El Hadji Diouf - Scotland's Public Enemy No.1?
The closing of the January transfer window is starting to be one of those great days in the football calendar, especially in Scotland after the fun and games of the last two years.
Robbie Keane's arrival at Celtic on loan from Tottenham exactly 12 months ago saw fans gathering outside the Parkhead stadium late into the night to welcome their exciting new signing, as Tony Mowbray briefly won the fans over with a shrewd, if temporary, piece of transfer business.
Fast forward 12 months and it's the Rangers' signing of El-Hadji Diouf from Blackburn Rovers on a short-term loan that has everyone talking...and not in quite the same way Keane's arrival in the SPL did.
What the Irishman brought to Celtic in a short space of time was plenty of goals as the Bhoys tried to salvage what had up until that point been a terrible SPL campaign. Keane may have scored 16 goals in 19 appearances, but Celtic fell to pieces in the last months of the 2009/10 season, typified by a 4-0 thumping by St Mirren that saw Mowbray sacked and Neil Lennon replacing him as manager. However you cannot argue his contribution regardless.

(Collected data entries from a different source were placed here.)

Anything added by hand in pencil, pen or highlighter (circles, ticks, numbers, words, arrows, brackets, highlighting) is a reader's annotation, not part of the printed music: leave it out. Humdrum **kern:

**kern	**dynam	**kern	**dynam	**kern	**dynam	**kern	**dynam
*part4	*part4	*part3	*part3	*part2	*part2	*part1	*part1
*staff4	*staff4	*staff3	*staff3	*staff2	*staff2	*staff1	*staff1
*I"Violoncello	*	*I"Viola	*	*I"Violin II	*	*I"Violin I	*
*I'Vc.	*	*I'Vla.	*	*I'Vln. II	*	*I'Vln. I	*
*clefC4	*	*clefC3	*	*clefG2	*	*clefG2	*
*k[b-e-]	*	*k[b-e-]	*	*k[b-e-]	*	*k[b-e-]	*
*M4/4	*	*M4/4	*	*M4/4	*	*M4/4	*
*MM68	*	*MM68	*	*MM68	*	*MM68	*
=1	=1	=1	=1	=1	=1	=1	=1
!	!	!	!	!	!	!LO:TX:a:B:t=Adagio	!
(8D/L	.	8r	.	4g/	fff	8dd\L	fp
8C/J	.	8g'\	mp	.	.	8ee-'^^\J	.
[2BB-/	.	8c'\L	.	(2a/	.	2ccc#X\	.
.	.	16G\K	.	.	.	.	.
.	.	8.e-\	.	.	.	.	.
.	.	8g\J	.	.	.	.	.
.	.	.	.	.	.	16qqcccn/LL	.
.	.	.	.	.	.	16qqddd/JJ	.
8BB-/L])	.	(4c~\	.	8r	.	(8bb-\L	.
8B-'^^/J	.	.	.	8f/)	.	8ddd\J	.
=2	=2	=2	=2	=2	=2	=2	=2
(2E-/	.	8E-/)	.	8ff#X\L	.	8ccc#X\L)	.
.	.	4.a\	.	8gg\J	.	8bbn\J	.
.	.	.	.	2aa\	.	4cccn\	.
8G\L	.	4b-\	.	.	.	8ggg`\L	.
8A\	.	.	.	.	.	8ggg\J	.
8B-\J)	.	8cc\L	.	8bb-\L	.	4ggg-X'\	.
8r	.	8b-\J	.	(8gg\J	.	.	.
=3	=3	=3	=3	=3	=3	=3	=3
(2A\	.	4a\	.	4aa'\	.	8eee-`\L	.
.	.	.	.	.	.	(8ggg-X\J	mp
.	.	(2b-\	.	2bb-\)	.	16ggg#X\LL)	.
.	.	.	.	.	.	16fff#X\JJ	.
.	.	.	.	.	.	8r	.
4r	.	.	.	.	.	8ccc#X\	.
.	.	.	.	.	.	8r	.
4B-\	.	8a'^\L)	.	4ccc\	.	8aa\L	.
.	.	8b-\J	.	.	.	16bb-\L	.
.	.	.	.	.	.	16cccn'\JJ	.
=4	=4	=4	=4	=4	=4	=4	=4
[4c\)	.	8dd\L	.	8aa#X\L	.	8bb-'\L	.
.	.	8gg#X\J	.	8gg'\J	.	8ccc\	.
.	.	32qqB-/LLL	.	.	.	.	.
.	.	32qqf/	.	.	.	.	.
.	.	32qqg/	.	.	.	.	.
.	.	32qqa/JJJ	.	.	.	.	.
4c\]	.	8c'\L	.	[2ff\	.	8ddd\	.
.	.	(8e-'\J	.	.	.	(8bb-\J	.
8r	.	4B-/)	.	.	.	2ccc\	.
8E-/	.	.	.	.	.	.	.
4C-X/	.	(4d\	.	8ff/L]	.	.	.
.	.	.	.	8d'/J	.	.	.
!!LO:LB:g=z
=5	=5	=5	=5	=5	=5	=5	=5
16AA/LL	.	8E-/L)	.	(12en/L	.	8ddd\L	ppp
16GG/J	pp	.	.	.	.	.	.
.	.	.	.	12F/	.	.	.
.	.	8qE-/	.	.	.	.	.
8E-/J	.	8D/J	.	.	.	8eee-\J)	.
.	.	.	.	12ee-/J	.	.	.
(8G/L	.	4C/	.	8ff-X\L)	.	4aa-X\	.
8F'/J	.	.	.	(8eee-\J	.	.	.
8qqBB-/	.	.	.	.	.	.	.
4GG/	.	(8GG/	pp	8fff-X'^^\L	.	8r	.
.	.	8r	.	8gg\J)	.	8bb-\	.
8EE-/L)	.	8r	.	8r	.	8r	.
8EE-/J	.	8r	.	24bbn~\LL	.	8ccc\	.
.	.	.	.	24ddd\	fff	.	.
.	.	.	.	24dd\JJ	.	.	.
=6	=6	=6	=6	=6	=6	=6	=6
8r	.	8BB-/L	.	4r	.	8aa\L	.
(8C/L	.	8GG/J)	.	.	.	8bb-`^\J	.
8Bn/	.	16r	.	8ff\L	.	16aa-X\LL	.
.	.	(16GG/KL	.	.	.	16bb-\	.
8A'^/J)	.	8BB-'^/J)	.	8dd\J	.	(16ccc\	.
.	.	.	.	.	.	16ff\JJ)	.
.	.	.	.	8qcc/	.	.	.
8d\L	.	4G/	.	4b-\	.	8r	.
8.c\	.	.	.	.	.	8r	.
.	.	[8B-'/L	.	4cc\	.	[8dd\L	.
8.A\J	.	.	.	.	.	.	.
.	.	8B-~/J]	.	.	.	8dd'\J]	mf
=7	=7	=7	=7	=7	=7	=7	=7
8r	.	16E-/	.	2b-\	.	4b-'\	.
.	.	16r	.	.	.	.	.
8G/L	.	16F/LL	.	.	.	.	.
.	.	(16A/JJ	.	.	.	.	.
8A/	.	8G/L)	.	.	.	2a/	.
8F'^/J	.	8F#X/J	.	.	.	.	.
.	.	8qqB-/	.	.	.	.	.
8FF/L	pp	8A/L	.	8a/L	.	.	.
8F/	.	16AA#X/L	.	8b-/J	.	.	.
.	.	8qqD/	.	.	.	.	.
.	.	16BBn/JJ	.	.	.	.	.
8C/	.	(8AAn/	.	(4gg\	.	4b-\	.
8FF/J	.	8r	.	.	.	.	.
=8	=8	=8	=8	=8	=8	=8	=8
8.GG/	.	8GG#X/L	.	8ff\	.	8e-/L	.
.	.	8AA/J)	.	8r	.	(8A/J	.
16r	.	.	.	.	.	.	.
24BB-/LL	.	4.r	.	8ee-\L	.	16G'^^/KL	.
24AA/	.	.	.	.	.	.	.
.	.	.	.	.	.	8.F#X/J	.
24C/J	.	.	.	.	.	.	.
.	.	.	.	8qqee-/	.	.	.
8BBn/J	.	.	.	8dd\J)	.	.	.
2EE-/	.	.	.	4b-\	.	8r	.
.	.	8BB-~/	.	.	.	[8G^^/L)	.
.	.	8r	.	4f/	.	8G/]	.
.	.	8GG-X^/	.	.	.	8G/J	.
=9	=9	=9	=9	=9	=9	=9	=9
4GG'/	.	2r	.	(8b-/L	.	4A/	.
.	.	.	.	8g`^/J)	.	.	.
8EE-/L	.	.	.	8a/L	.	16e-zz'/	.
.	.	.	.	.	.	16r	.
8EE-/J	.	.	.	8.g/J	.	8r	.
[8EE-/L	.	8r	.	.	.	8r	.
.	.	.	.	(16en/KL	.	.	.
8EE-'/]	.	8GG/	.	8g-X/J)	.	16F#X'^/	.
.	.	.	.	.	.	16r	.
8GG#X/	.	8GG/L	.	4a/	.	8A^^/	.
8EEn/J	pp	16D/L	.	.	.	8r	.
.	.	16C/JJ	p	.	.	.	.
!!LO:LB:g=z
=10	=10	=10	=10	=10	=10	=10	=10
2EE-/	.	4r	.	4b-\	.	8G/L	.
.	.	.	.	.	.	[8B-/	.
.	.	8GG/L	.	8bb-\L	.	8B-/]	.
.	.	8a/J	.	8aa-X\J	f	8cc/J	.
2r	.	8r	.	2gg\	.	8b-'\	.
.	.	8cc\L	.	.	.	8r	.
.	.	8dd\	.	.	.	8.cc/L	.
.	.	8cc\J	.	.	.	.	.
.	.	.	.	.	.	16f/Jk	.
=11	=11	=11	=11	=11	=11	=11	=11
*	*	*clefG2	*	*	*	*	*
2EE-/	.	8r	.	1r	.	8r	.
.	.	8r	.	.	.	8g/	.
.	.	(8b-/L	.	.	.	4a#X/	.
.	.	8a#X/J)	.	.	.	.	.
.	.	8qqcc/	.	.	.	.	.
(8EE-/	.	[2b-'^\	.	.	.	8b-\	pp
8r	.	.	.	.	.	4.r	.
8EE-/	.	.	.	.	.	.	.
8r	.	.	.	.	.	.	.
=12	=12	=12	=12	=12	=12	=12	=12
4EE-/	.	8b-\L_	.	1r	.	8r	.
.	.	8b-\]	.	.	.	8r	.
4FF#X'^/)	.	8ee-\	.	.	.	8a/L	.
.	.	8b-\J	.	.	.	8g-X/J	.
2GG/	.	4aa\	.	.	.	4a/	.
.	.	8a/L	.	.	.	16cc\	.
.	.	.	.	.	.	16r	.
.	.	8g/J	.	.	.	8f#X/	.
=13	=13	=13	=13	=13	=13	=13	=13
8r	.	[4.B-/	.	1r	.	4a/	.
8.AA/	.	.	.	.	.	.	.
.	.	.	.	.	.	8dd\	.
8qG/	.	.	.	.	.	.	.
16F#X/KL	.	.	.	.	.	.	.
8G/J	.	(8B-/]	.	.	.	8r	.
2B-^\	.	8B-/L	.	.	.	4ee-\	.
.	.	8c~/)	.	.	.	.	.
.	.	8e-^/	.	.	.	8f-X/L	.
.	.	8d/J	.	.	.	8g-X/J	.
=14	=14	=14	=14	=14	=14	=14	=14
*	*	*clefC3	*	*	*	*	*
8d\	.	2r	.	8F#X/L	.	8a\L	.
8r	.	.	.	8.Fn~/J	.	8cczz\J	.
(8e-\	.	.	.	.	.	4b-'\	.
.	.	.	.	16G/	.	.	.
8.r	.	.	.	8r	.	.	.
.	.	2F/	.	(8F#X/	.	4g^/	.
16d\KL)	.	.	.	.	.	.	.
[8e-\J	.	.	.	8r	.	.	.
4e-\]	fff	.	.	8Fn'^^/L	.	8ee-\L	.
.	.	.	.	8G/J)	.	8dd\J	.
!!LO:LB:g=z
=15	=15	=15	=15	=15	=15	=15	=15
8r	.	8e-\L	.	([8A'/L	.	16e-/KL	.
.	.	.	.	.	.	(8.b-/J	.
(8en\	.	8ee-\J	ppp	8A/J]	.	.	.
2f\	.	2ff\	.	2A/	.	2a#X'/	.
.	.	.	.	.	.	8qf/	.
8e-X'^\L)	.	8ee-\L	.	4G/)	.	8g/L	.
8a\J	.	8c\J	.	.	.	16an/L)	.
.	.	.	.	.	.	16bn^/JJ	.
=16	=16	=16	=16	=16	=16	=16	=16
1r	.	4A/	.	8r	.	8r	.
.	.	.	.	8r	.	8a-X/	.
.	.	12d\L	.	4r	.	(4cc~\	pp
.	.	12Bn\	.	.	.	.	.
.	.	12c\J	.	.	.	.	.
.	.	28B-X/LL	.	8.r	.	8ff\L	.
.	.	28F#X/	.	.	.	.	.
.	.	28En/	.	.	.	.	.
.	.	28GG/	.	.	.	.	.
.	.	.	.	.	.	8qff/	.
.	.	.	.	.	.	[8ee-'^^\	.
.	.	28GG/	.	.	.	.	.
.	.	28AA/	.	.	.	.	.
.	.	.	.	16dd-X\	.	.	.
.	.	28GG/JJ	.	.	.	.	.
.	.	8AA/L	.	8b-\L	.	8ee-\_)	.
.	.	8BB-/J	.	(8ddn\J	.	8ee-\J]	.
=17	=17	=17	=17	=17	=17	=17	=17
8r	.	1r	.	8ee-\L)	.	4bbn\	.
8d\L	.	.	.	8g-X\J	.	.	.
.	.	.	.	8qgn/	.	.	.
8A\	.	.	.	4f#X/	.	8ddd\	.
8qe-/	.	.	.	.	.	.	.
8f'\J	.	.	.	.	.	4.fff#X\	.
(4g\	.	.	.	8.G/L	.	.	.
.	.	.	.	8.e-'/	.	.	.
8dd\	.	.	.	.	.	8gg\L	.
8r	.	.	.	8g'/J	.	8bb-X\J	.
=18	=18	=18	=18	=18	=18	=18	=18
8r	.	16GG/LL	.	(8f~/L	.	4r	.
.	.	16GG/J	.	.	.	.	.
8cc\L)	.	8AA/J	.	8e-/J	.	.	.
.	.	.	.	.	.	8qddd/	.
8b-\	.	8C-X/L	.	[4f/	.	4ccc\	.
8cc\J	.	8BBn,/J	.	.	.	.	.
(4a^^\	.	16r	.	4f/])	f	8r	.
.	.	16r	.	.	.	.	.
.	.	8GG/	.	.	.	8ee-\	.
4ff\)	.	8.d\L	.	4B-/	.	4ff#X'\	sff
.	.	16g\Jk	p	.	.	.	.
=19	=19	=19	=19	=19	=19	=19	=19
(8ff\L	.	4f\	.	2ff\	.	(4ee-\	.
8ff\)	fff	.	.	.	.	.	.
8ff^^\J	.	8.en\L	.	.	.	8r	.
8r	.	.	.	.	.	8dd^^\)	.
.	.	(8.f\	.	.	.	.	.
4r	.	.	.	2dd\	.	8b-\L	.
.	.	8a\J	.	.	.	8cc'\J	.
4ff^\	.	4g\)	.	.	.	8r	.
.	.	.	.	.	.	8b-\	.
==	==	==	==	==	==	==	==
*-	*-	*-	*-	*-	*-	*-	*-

Rangers on the other hand have brought to Scotland a man so disliked in England after a string of misdemeanours and acts of sheer stupidity that you have to wonder just what Walter Smith is thinking of in his final months as Rangers manager before he leaves in the summer.
To say Diouf is a colourful character would be a huge understatement. Since arriving on these shores with Liverpool in 2001, he's been accused of spitting incidents at, not only fellow professionals, but an 11-year-old boy, and has also felt the long arm of the law by being collared over driving offences.
How could anybody hate that face? Oh, right - yeah...
And just last month was subject to a stinging attack by QPR boss Neil Warnock after being accused of shouting abuse at Jamie Mackie, while the Hoops star writhed in agony on the ground after suffering a leg break in an FA Cup tie with Blackburn.
It seems that he goes out of his way to court controversy and his move to Rangers, despite him having not kicked a ball yet, has done that already.
Some Rangers fans will be pleased at his arrival, with some of the mindset that he spat on a Celtic fan so that's already good enough. Sad, yet true. Others though are split on the Senegal international's move to the SPL.
Pundit Craig Burley voiced his strong opinion on ESPN the day after Diouf arrived, saying that he's not the kind of player wanted in Scotland, going to say he won't be happy commentating on matches he's involved with. If you hear his rant all the way, it's hard to argue with some of the points he makes.
As for his all round football ability, he is a player that is competitive and at times can do good with the ball. But in ten years south of the border, what has he actually achieved with Liverpool, Bolton, Sunderland and Blackburn? A big, fat zero is the answer to that.
Speaking personally, I've always believed him to be the epitomy of everything wrong with English football. An overpaid, mediocre and often foolish individual with money often seeming his only motivation and no interest in adding medals or achievements to his game.
The main arguments appear to be about his behavioural issues in the past and going by his charge sheet, it's hard to disagree. However the point should be taken that it's what he does in Scotland, however long he's here for, is what he should be judged on.
Diouf himself won't care. On the pitch he seems to revel in winding people up. In Scotland, he's already done that and he's not even graced a football pitch yet.
One thing's for sure though. Sunday's Scottish Cup tie between Rangers and Celtic will be much more fascinating if Diouf plays.